# MATERIAL FOR THE TASK:
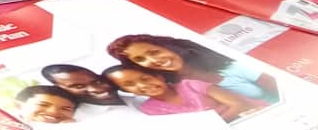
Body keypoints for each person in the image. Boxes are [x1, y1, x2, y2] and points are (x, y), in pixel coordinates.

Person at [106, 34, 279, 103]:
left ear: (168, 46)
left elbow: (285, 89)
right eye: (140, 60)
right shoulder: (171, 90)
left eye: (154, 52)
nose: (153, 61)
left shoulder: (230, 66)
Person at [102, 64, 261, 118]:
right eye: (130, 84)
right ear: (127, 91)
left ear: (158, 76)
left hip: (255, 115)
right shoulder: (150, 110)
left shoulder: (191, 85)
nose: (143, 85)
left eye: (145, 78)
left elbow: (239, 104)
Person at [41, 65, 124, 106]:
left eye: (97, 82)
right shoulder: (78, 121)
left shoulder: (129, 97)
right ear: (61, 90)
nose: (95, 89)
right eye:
* * *
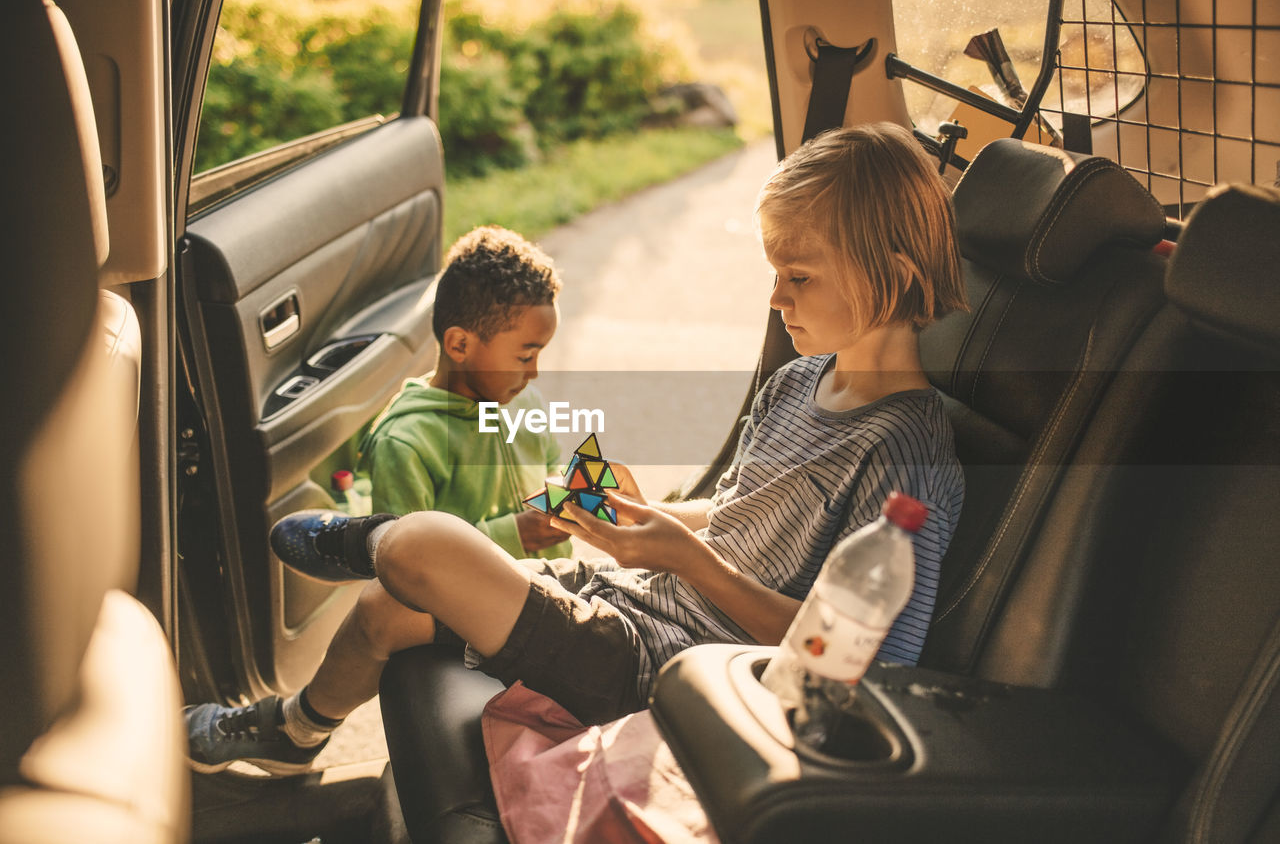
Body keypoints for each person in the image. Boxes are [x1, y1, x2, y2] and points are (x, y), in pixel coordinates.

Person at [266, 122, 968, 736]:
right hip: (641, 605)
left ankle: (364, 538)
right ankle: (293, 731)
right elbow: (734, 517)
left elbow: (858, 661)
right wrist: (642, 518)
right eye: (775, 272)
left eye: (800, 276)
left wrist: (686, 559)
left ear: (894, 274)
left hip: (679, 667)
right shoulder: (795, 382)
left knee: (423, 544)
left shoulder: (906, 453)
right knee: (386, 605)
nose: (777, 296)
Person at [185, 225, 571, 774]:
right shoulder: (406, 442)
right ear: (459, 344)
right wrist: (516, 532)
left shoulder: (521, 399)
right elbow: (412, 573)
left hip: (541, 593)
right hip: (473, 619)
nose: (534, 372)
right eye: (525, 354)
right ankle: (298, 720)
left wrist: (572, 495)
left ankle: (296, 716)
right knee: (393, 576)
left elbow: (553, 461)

# EXERCISE REQUIREMENTS:
Retype word for word everything in the listing above from the line that holds "right wrist: (642, 518)" down to the line that holds "left elbow: (553, 461)". Keep both end lines and leave out the rest.

# SOLUTION TO THIS EXERCISE:
right wrist: (642, 518)
right eye: (775, 272)
left eye: (800, 276)
left wrist: (686, 559)
left ear: (894, 274)
left hip: (679, 667)
right shoulder: (795, 382)
left knee: (423, 544)
left shoulder: (906, 453)
right knee: (386, 605)
nose: (777, 296)
Person at [185, 225, 571, 774]:
right shoulder: (406, 442)
right ear: (459, 344)
right wrist: (516, 532)
left shoulder: (521, 399)
right elbow: (412, 573)
left hip: (541, 593)
right hip: (473, 619)
nose: (534, 372)
right eye: (525, 354)
right ankle: (298, 720)
left wrist: (572, 495)
left ankle: (296, 716)
right knee: (393, 576)
left elbow: (553, 461)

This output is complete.